◆ WHAT IS REQUIRED:
All of the data goes into your copy exactly as written. Images do not.

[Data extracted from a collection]
________________

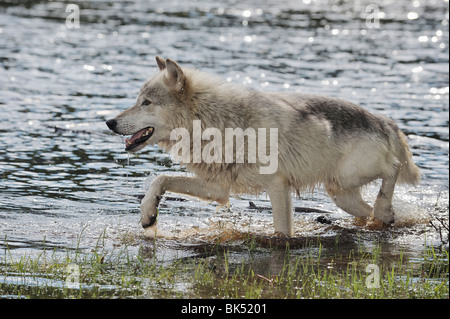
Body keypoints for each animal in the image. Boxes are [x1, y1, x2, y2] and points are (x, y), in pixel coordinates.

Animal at [104, 57, 418, 238]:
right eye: (138, 100)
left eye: (146, 103)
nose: (109, 122)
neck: (215, 122)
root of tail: (384, 120)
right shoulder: (219, 188)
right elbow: (160, 179)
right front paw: (148, 214)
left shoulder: (277, 185)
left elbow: (282, 231)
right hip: (341, 194)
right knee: (369, 212)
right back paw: (381, 219)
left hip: (349, 176)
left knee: (392, 170)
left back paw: (384, 209)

________________

◆ SOLUTION:
Body keypoints for each animal in the image. Boxes are [x1, y1, x2, y2] and points are (x, y), in pixel coordinates.

Animal at [104, 57, 418, 238]:
right eye: (138, 100)
left eye: (146, 103)
nose: (109, 122)
neck: (215, 122)
root of tail: (384, 120)
right shoulder: (219, 188)
right elbow: (160, 179)
right front paw: (148, 214)
left shoulder: (277, 185)
left elbow: (282, 231)
right hip: (341, 194)
right knee: (369, 212)
right back paw: (381, 219)
left hip: (349, 176)
left knee: (392, 170)
left back paw: (384, 209)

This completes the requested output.